## Work request 1:
Please reproduce the stretch of the records from the line containing "right elbow: (417, 299, -21)" through the line containing "left wrist: (904, 345, -23)", substituting "Figure" for "Person" and keeping everything else the same.

Top of Document section

Guledani’s protest made headlines, but failed to stop the bulldozers for long. In the days that followed, the authorities de-escalated and within weeks, proceeded with the dam’s construction under heavy police presence.
But despite their defeat, protesters in Georgia’s north-western region of Svaneti doubled down against any further construction: that spring and summer, the rallies continued. People mobilised in larger numbers and vowed to stop the construction of any additional HPPs in the region, including Nenskra and Khudoni — much larger, dam-based hydroelectric projects south of Mestiachala.
In recent months, Georgia’s government has announced its intention to embark on new energy projects and resurrect previously abandoned, contentious ones.
The government’s promises of more jobs, energy independence from Russia, and chances for Georgia to export its surplus electricity have convinced some Georgians, but predominantly those living outside the affected regions.
Meanwhile, riverside communities living in areas set to be affected by the planned massive hydropower projects continue to raise their concerns about both the immediate impacts — in terms of resettlement — but also the longer-term and further-reaching implications.
Questions regarding construction quality and safety have been a key concern of those objecting to the HPPs. Questions have been raised about the ability of the structures to withstand time, earthquakes, and possible Russian sabotage.
The environmental impacts have also been widely raised as cause for concern: potential adverse effects on the local environment include increased humidity, higher risk of flooding, reduced access to water, negative effects on local fauna, and consequent impacts on tourism, which tends to be centred on the region’s pristine nature.
In the past year, local people have redoubled their commitment to fighting these projects.
In December 2022, people from Mestia vowed not to allow the Khudoni project to be built, promising that they would hold the oath they had made to religious icons in 2013.
Guledani, who now lives outside of Georgia, similarly maintains that she and her fellow protesters’ commitment to fighting the power plants holds firm.
‘They’ll start [building], and the wave [of protest] will follow again’, she vowed.
While more than 80% of Georgia’s electricity already comes from domestic hydropower production, Georgian leaders have recently echoed European rhetoric on the need to reduce energy dependence on Russia, particularly in light of Georgia’s growing electricity use.
However, much of the electricity that, on paper, is imported from Russia into Georgia is in fact destined for Abkhazia, a region that declared independence from Georgia in the early 1990s. In 2021, for example, 80% of electricity imported from Russia (993 million of 1,245 million kWh) went to Abkhazia.
Some have suggested that the discussion is being used to divert attention from a factor contributing to Georgia’s rising energy demand: unlicensed cryptocurrency mining.

Bottom of Document section
Top of Records shown

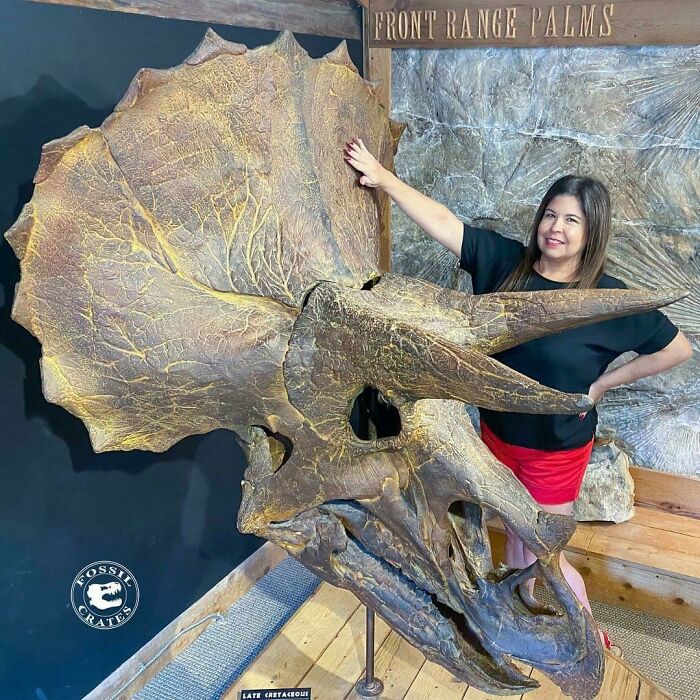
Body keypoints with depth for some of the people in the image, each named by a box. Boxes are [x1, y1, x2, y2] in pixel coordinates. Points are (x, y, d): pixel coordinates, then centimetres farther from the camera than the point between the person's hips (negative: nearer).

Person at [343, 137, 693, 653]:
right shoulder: (506, 261, -10)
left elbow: (678, 349, -7)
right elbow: (442, 221, -12)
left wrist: (604, 382, -8)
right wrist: (383, 177, -17)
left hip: (557, 448, -4)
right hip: (499, 432, 4)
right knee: (516, 538, 23)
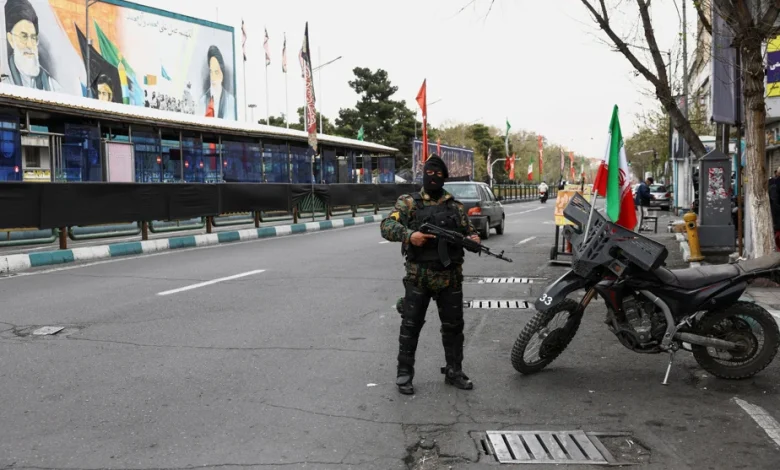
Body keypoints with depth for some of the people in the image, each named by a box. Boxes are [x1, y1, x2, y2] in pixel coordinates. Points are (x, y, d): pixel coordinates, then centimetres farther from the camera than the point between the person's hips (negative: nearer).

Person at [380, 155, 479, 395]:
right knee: (411, 325, 4)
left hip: (450, 276, 3)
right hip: (418, 276, -3)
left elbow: (468, 231, 16)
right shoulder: (408, 202, 3)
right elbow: (387, 226, -7)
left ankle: (454, 371, 25)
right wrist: (409, 235, -25)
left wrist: (473, 239, -8)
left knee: (453, 325, 10)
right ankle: (404, 373, 16)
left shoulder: (455, 206, 12)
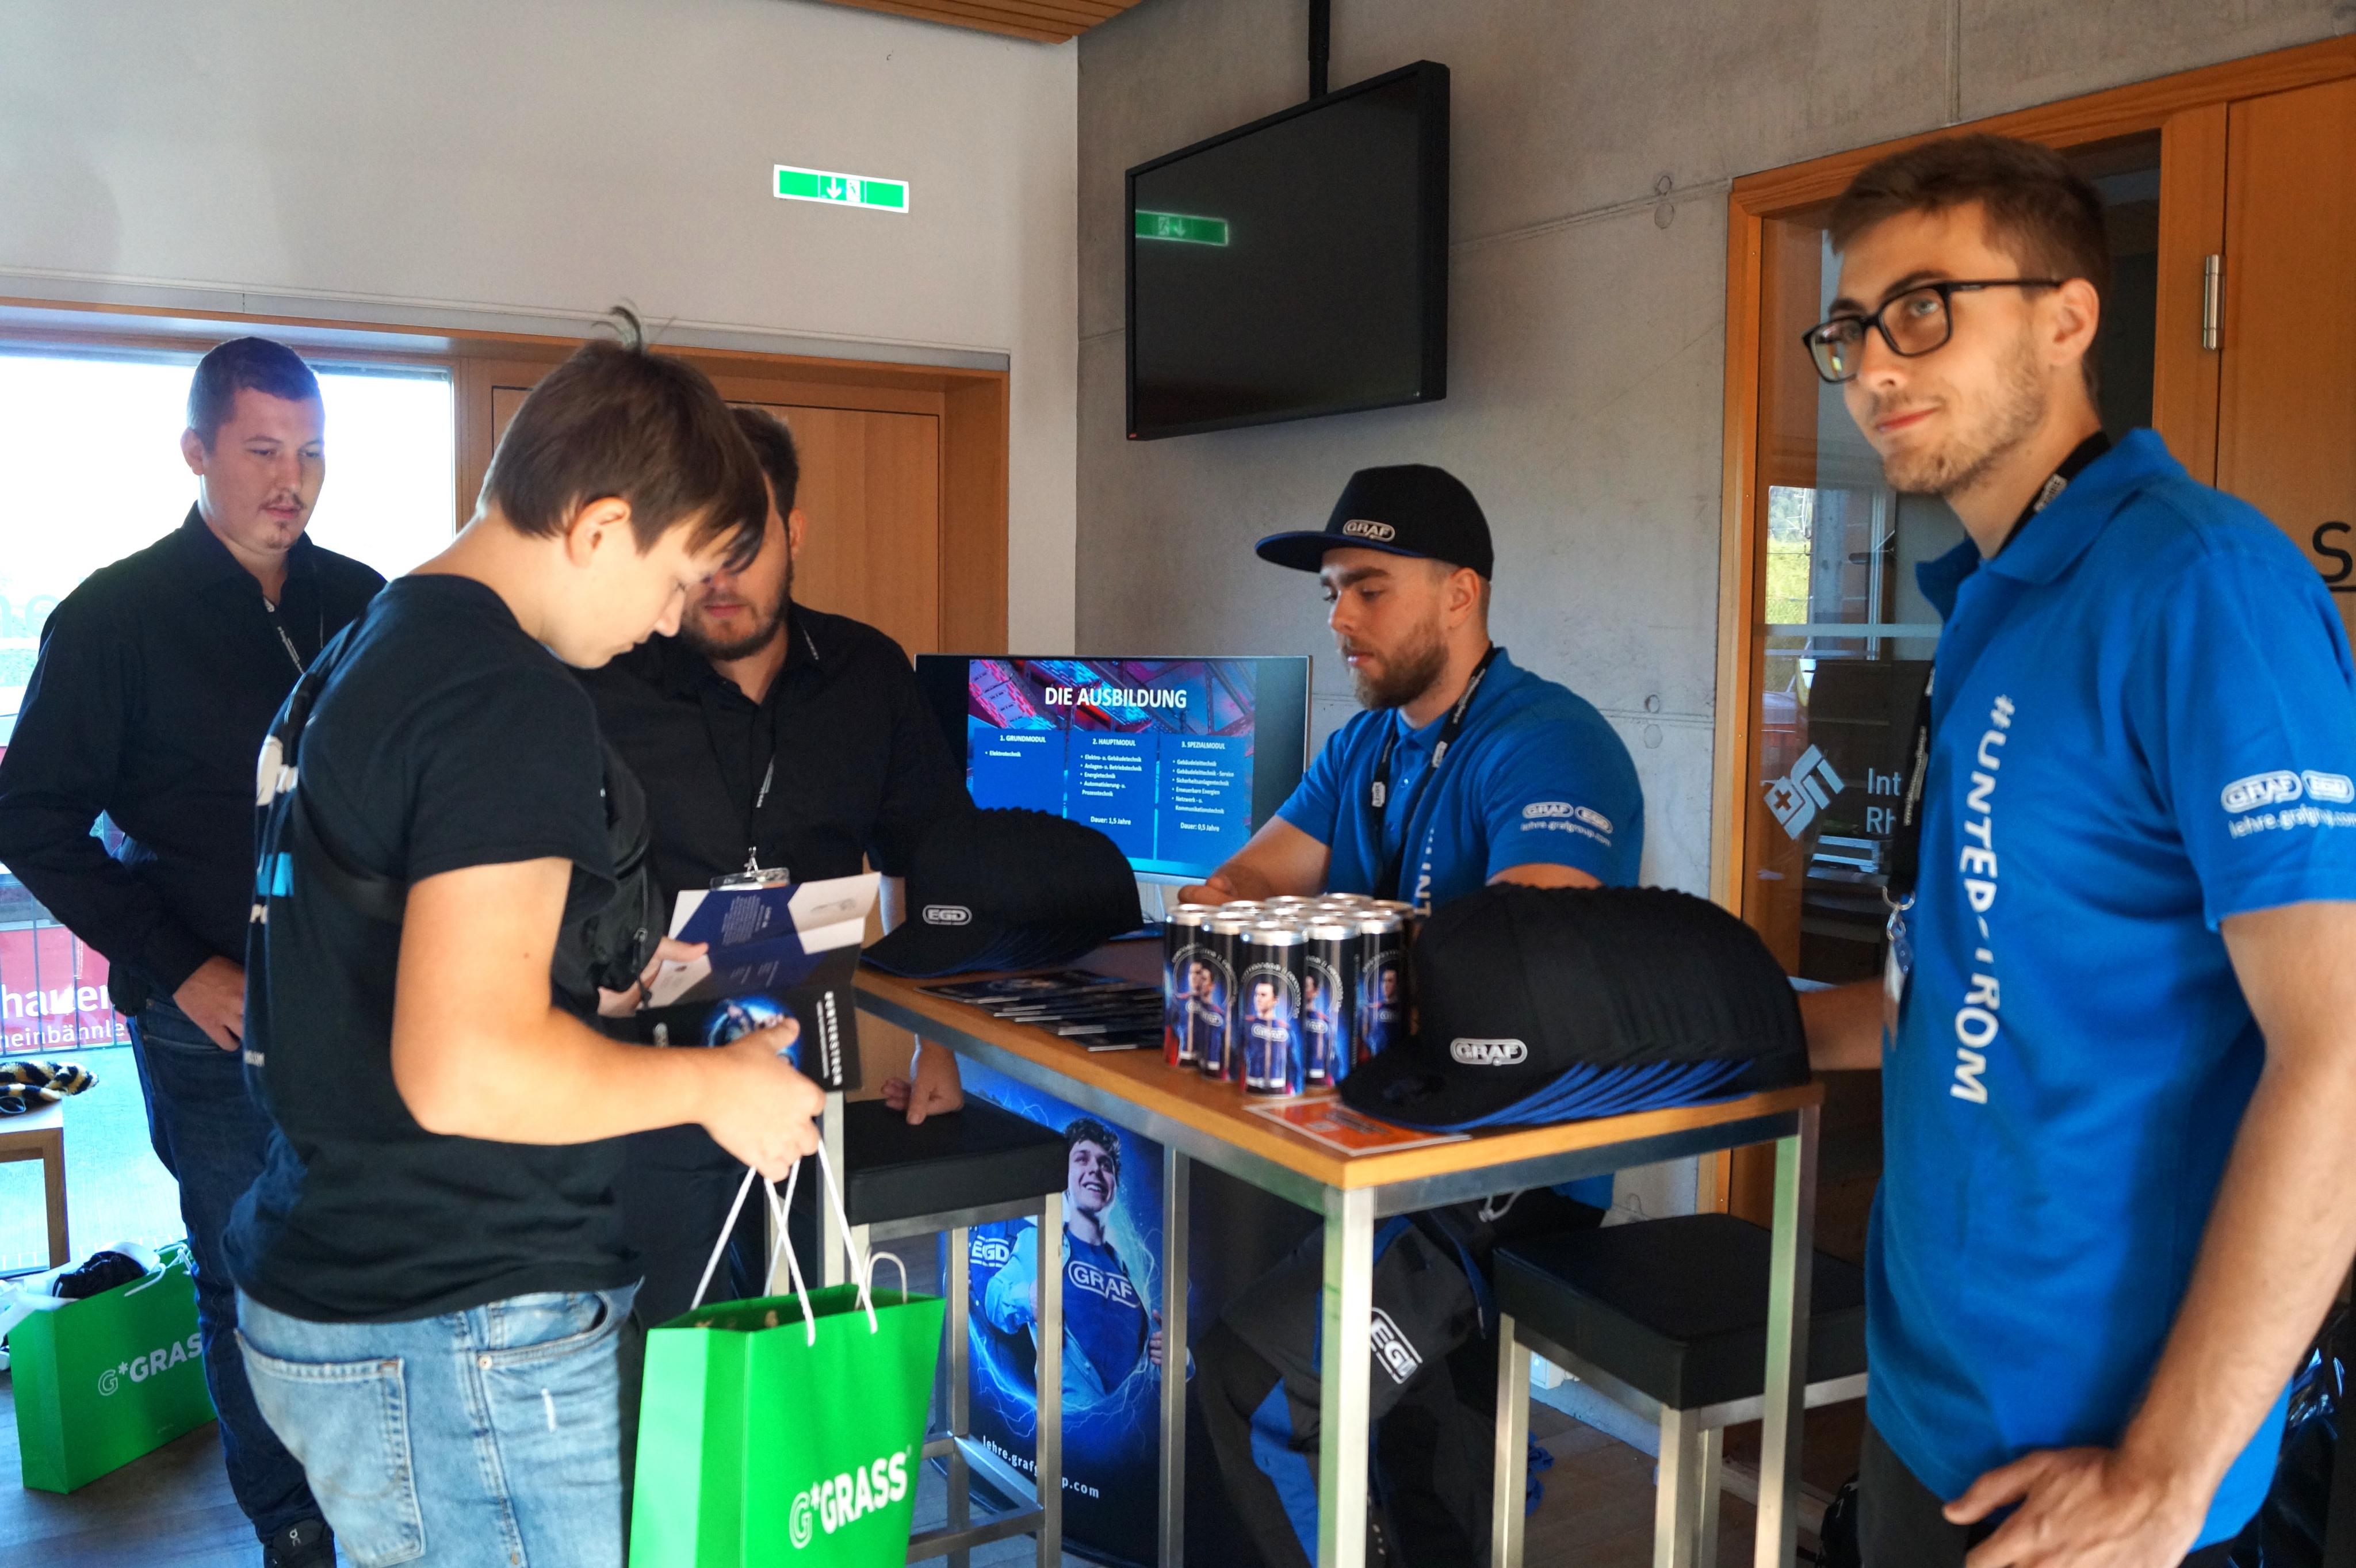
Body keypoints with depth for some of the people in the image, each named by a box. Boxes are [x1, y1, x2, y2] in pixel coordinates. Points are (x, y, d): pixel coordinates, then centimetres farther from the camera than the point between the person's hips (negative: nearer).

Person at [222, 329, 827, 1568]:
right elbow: (463, 1073, -28)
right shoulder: (511, 704, -20)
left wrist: (595, 986, 20)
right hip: (460, 1341, -9)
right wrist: (711, 1082, -15)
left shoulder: (356, 656, 11)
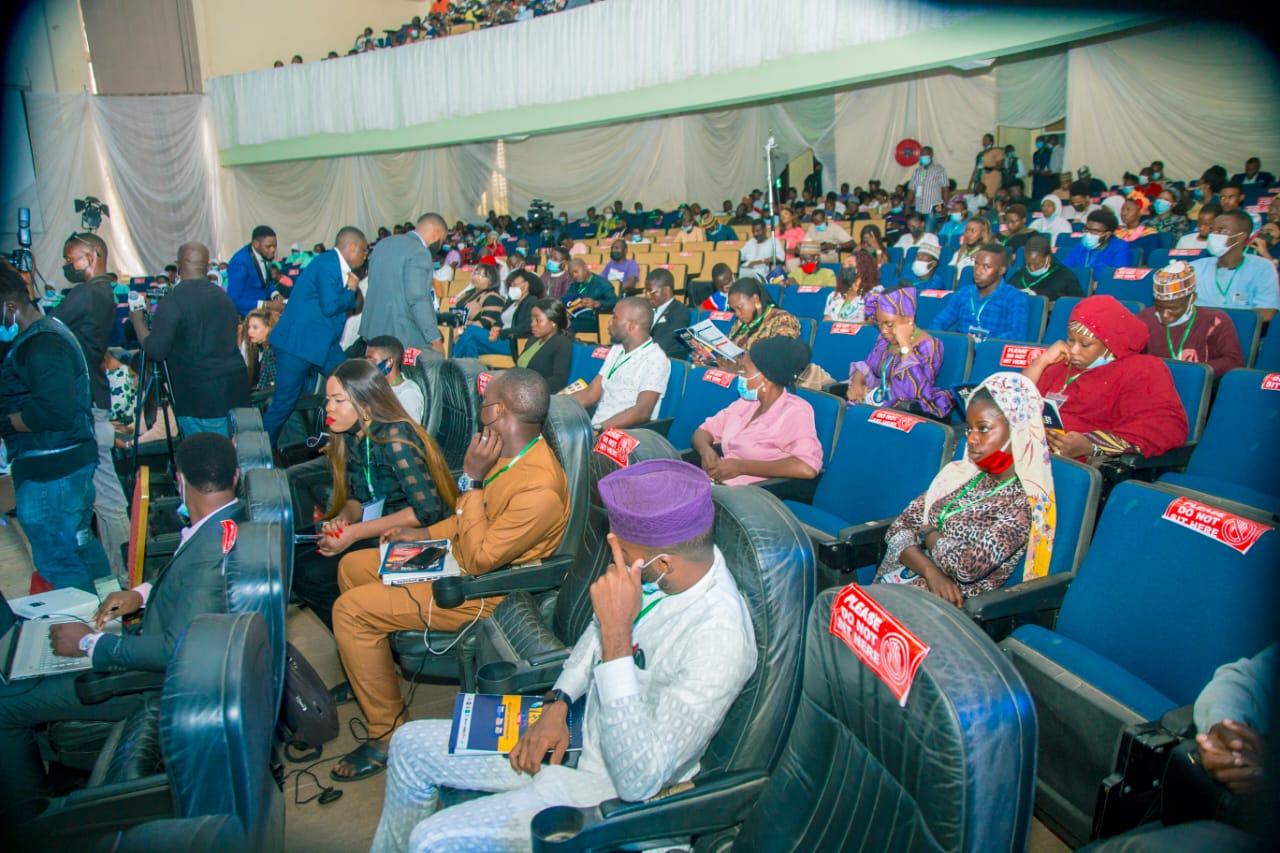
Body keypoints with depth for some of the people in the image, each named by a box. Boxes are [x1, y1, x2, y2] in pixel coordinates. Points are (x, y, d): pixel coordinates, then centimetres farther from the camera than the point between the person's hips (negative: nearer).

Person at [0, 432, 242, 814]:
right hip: (164, 642, 10)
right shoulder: (232, 519, -5)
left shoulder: (211, 550, -35)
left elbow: (175, 651, -32)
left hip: (158, 680, -10)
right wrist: (142, 592, 0)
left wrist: (89, 643, -19)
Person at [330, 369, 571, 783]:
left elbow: (479, 560, -27)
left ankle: (389, 732, -1)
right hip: (455, 556, 10)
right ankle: (367, 674, 35)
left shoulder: (539, 490, -32)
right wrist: (424, 534, 8)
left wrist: (471, 481, -26)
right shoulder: (510, 452, 0)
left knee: (351, 610, -15)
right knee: (352, 566, 16)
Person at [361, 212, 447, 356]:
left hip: (373, 328, 9)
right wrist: (435, 339, -19)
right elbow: (417, 299, -21)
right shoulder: (419, 253, -14)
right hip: (404, 334, -9)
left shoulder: (384, 243, 13)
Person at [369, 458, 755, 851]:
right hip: (579, 730, 8)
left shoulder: (719, 639, -35)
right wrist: (558, 704, -3)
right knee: (411, 745, 12)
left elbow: (638, 782, -33)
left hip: (615, 789, -7)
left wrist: (617, 634, -37)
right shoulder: (675, 561, -12)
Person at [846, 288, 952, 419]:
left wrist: (904, 345, -23)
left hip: (912, 415, -7)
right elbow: (865, 368, 16)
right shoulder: (885, 338, 7)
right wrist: (857, 383, -8)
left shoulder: (927, 346, -13)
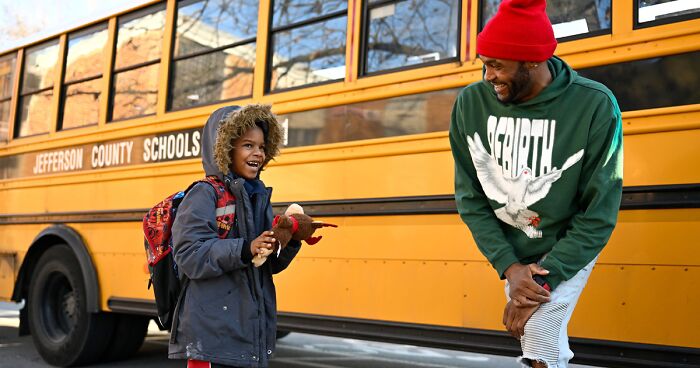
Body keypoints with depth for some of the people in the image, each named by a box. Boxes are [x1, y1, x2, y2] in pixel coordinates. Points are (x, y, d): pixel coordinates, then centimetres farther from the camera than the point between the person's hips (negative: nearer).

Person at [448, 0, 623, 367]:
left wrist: (544, 280, -24)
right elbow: (470, 196, -8)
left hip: (568, 251, -3)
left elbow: (600, 214, -19)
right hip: (511, 252, 4)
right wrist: (509, 267, -18)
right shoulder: (471, 104, -15)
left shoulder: (595, 107, -23)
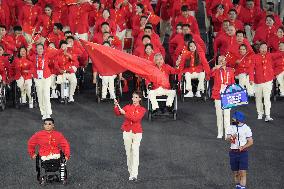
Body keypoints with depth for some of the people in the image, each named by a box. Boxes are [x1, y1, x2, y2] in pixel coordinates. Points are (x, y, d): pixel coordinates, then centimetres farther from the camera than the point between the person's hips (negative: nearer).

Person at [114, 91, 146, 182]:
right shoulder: (128, 107, 10)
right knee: (128, 152, 5)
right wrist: (116, 106, -18)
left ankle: (134, 174, -16)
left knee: (135, 152, -12)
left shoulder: (142, 109, -1)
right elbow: (118, 113, 0)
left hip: (137, 133, -3)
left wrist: (125, 113, -20)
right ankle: (130, 172, 13)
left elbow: (135, 118, -16)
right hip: (127, 132, 3)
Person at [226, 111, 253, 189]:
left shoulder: (246, 128, -4)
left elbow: (251, 142, -4)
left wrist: (243, 147, -19)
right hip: (233, 152, 3)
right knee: (235, 173, 11)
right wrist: (231, 138, -28)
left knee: (242, 173, -9)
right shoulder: (231, 127, 5)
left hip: (243, 152, -3)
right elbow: (227, 139, -5)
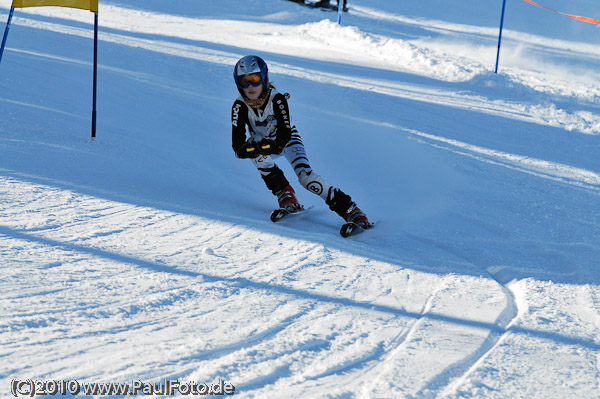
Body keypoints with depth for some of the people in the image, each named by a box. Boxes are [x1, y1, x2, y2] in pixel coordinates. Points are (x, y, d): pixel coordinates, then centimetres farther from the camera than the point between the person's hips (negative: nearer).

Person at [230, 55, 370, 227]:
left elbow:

Bottom of Records shown

## Work request 2:
According to the passage on Georgia's hydropower protests, what share of the electricity imported from Russia in 2021 went to Abkhazia?

## Task solution 1:
right elbow: (417, 299, -21)
right shoulder: (419, 253, -14)
right hip: (404, 334, -9)
left shoulder: (384, 243, 13)
Figure at [369, 458, 755, 851]:
right hip: (579, 730, 8)
left shoulder: (719, 639, -35)
right wrist: (558, 704, -3)
right knee: (411, 745, 12)
left elbow: (638, 782, -33)
left hip: (615, 789, -7)
left wrist: (617, 634, -37)
right shoulder: (675, 561, -12)
Figure at [846, 288, 952, 419]:
left wrist: (904, 345, -23)

## Task solution 2:
80%, or 993 million of 1,245 million kWh.